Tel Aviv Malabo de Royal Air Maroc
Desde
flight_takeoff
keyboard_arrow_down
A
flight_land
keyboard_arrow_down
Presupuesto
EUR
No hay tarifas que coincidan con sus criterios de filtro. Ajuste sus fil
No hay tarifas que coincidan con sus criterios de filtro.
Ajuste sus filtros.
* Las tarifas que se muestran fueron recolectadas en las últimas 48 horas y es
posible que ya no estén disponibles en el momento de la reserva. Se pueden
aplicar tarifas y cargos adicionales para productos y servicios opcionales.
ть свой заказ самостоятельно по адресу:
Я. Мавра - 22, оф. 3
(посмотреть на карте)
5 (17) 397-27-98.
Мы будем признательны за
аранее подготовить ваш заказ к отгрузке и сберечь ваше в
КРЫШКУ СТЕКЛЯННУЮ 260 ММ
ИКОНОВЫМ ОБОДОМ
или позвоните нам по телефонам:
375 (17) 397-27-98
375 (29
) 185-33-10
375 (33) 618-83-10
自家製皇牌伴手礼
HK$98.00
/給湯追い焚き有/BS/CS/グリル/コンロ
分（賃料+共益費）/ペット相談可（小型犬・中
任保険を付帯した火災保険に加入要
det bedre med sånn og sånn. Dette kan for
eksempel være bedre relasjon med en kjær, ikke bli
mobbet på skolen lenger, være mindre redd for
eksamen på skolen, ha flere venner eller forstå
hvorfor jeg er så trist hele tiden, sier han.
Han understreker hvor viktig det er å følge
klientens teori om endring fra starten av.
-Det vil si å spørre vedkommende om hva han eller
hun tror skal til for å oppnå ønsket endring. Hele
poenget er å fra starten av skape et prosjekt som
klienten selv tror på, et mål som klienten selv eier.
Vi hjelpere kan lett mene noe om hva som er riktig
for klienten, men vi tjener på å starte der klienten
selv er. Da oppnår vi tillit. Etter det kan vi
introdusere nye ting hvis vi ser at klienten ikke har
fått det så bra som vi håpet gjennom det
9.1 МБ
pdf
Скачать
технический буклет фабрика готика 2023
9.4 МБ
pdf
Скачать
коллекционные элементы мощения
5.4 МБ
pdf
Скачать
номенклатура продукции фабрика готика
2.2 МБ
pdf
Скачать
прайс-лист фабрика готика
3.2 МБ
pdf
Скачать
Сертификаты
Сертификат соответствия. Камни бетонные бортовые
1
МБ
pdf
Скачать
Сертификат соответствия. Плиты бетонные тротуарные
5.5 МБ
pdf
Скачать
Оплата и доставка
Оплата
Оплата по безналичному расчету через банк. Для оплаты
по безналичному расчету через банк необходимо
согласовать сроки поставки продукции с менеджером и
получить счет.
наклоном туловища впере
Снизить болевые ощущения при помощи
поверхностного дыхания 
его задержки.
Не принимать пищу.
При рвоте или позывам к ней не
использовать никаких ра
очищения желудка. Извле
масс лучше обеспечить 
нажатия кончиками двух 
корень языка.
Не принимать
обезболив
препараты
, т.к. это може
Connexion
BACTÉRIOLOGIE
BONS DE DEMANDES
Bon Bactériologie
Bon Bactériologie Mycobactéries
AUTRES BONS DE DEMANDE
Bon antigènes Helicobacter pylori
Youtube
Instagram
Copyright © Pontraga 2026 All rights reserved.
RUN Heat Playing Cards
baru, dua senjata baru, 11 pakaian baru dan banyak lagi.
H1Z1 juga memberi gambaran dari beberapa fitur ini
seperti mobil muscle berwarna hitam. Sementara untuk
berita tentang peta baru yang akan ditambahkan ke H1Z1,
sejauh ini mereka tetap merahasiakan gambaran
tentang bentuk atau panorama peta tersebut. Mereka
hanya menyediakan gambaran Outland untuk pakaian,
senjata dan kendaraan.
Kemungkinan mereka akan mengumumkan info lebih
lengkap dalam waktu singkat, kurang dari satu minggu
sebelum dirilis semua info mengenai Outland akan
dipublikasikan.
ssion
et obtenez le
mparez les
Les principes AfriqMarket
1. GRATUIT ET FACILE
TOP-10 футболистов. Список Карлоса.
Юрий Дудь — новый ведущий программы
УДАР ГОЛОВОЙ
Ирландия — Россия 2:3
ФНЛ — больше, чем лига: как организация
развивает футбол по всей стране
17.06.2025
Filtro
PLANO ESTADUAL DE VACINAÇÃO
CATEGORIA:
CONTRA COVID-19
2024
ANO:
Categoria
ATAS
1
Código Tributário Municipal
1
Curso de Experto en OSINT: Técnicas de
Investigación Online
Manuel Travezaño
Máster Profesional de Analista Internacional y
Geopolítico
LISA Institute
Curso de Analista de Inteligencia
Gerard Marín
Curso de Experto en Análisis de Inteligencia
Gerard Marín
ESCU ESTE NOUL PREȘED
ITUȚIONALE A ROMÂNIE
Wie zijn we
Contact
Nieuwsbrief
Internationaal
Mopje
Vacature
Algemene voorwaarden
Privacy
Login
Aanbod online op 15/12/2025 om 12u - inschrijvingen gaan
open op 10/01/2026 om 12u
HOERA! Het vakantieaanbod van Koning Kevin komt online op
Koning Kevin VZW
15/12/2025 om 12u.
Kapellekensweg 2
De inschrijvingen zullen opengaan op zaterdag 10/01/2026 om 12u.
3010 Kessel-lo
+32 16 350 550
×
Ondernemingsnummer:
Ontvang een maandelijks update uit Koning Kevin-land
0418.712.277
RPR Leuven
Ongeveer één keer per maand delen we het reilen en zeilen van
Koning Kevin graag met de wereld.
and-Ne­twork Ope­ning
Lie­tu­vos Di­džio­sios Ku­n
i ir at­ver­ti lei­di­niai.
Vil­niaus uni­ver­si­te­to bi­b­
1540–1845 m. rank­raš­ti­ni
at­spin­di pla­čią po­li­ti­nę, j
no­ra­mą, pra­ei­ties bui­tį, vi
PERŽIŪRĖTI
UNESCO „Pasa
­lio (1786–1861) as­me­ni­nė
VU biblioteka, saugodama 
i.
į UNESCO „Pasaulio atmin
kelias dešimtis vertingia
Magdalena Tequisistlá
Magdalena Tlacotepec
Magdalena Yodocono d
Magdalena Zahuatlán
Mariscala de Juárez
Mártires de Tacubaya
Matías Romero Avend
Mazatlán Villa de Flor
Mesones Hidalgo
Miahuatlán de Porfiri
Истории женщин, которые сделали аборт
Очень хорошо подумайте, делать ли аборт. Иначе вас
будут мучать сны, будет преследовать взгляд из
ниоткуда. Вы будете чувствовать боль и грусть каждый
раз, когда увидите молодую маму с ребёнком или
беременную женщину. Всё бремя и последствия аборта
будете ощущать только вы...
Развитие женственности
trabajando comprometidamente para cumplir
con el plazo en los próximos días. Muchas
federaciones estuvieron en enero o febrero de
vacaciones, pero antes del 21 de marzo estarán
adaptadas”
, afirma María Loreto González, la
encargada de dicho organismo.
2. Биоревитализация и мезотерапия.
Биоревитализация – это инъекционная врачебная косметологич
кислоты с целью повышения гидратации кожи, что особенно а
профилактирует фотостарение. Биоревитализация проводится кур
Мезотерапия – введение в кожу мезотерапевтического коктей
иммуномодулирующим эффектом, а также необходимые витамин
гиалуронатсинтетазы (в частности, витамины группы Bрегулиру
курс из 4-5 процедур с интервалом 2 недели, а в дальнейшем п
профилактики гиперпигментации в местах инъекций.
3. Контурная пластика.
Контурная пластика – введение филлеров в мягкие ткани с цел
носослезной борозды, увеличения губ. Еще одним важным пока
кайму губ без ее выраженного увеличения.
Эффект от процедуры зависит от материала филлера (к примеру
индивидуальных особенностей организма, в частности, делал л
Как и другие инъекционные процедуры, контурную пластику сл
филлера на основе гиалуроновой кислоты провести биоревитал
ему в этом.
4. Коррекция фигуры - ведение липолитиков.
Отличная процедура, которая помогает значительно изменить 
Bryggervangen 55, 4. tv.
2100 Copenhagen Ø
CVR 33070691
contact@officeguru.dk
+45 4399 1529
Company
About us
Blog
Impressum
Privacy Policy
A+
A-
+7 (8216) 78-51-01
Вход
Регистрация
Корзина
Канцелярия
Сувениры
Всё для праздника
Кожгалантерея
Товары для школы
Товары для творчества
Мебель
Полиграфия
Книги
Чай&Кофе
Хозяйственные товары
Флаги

+---+

Your task: Print the first line of the records above and each line after it, exactly, through the line with "Ajuste sus filtros.".

Response to this exercise:
Tel Aviv Malabo de Royal Air Maroc
Desde
flight_takeoff
keyboard_arrow_down
A
flight_land
keyboard_arrow_down
Presupuesto
EUR
No hay tarifas que coincidan con sus criterios de filtro. Ajuste sus fil
No hay tarifas que coincidan con sus criterios de filtro.
Ajuste sus filtros.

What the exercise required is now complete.